Copy the lines starting at "#### Using PowerShell" and ending at "<p>&lt;m:properties&gt;</p>", switching "Connect" to "Sign in" and keeping everything else the same.
┌────────
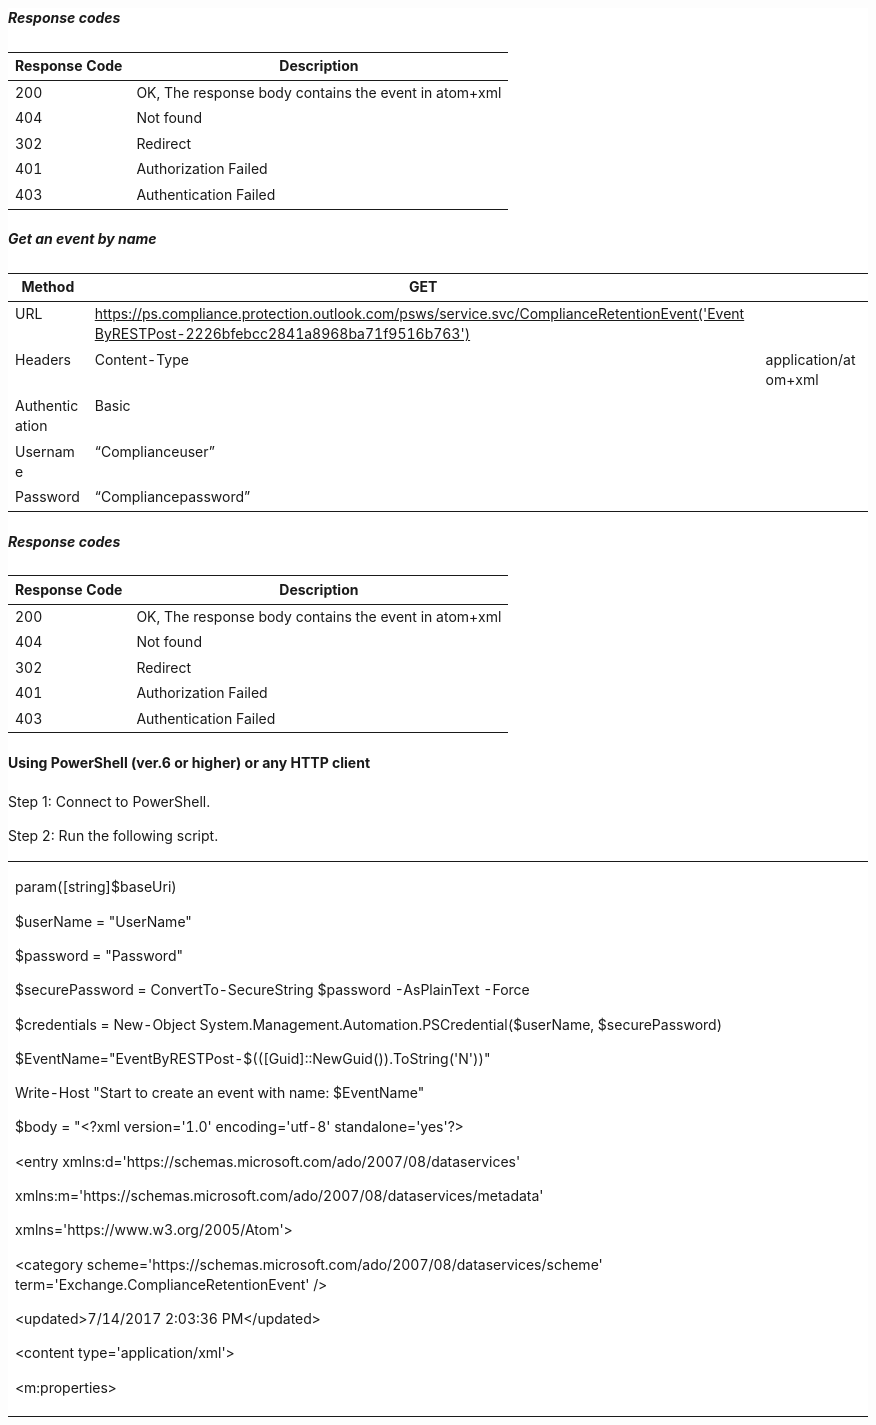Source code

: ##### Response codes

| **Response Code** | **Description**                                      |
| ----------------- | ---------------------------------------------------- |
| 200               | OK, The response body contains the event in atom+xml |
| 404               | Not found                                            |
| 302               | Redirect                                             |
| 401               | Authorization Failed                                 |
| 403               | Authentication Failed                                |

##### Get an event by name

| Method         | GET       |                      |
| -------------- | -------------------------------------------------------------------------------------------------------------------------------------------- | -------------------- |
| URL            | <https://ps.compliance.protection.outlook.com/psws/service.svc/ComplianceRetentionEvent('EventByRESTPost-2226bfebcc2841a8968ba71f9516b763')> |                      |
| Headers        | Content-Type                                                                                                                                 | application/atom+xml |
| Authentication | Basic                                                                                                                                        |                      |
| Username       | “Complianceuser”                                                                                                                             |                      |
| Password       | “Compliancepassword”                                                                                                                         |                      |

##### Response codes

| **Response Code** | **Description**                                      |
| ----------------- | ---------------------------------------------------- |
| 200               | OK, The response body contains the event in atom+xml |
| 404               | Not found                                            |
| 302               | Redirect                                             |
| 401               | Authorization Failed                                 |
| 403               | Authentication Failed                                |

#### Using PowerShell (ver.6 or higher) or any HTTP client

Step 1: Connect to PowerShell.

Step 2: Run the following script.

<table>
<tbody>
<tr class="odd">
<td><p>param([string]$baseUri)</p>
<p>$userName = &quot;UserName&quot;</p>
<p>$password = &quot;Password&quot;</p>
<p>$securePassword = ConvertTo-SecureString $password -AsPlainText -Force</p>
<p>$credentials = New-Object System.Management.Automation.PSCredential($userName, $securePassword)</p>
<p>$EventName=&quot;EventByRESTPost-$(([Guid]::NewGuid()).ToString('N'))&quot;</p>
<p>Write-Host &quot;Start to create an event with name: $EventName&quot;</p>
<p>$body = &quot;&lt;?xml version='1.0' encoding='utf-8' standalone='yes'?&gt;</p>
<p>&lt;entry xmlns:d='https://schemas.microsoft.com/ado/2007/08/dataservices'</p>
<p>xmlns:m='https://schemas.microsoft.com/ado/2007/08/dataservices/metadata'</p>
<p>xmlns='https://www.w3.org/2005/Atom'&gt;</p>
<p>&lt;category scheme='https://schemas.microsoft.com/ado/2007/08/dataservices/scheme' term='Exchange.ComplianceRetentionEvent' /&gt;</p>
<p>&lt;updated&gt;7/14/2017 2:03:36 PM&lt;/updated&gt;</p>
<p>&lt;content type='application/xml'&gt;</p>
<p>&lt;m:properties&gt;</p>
└────────
┌────────
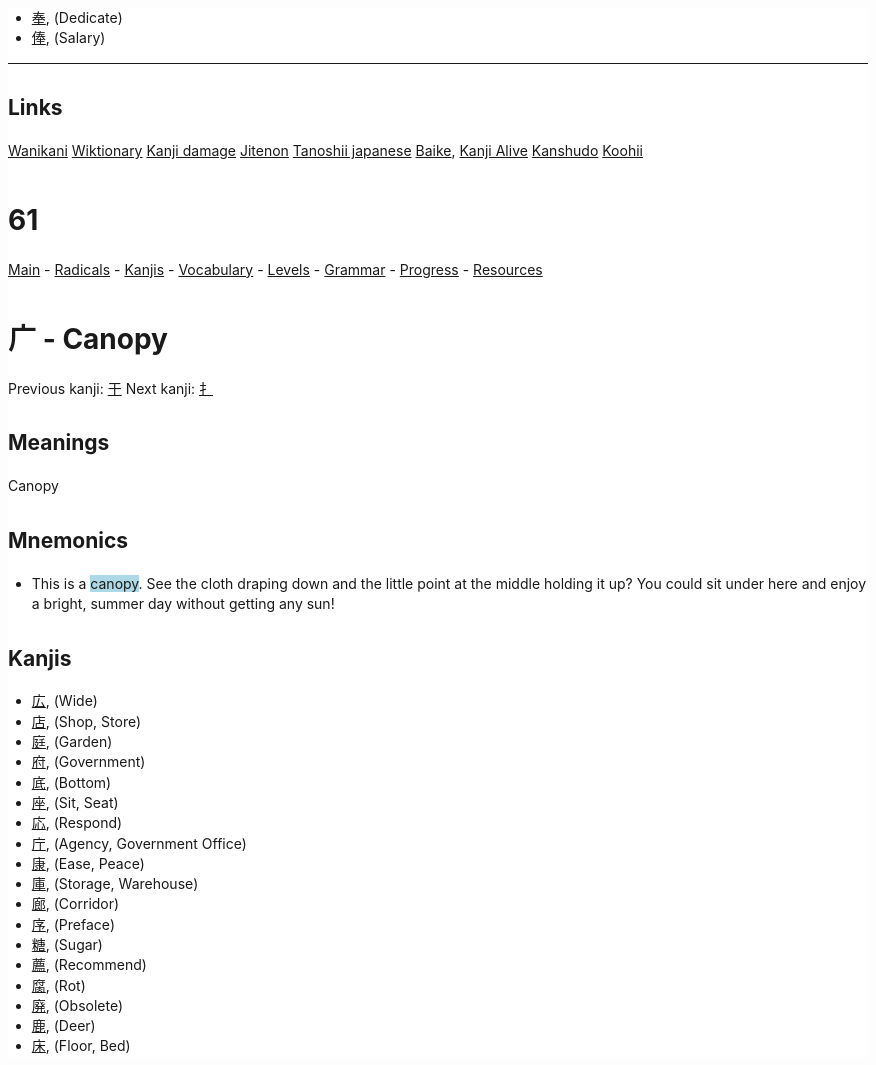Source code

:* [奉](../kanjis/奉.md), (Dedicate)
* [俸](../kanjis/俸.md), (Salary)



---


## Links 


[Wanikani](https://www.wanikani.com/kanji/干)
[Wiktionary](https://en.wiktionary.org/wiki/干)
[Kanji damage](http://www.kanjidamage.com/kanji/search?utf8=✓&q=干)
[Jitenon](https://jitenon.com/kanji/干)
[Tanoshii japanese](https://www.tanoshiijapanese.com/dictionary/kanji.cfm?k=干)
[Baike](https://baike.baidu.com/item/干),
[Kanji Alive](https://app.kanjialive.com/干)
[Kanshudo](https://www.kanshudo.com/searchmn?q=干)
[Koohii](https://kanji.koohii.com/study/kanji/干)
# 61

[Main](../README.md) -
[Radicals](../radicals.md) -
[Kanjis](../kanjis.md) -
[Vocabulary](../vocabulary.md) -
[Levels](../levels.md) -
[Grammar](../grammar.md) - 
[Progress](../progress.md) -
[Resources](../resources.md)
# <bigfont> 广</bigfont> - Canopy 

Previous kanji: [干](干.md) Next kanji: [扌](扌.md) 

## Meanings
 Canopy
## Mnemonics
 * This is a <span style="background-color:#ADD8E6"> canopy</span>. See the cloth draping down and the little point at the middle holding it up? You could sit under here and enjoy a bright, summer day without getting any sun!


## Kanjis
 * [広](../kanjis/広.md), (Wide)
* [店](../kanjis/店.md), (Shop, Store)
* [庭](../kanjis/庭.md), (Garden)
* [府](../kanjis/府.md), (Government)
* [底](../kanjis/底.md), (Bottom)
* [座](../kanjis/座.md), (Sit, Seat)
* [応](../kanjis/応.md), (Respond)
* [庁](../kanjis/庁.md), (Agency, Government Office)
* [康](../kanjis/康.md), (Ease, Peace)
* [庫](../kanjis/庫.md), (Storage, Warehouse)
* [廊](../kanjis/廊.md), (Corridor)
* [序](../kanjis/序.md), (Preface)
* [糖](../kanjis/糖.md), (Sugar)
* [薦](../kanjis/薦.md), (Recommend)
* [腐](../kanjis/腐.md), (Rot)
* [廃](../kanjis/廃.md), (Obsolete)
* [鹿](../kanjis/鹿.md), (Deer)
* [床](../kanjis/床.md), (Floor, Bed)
└────────
RESULT FOR THIS EXERCISE =>
#### Using PowerShell (ver.6 or higher) or any HTTP client

Step 1: Sign in to PowerShell.

Step 2: Run the following script.

<table>
<tbody>
<tr class="odd">
<td><p>param([string]$baseUri)</p>
<p>$userName = &quot;UserName&quot;</p>
<p>$password = &quot;Password&quot;</p>
<p>$securePassword = ConvertTo-SecureString $password -AsPlainText -Force</p>
<p>$credentials = New-Object System.Management.Automation.PSCredential($userName, $securePassword)</p>
<p>$EventName=&quot;EventByRESTPost-$(([Guid]::NewGuid()).ToString('N'))&quot;</p>
<p>Write-Host &quot;Start to create an event with name: $EventName&quot;</p>
<p>$body = &quot;&lt;?xml version='1.0' encoding='utf-8' standalone='yes'?&gt;</p>
<p>&lt;entry xmlns:d='https://schemas.microsoft.com/ado/2007/08/dataservices'</p>
<p>xmlns:m='https://schemas.microsoft.com/ado/2007/08/dataservices/metadata'</p>
<p>xmlns='https://www.w3.org/2005/Atom'&gt;</p>
<p>&lt;category scheme='https://schemas.microsoft.com/ado/2007/08/dataservices/scheme' term='Exchange.ComplianceRetentionEvent' /&gt;</p>
<p>&lt;updated&gt;7/14/2017 2:03:36 PM&lt;/updated&gt;</p>
<p>&lt;content type='application/xml'&gt;</p>
<p>&lt;m:properties&gt;</p>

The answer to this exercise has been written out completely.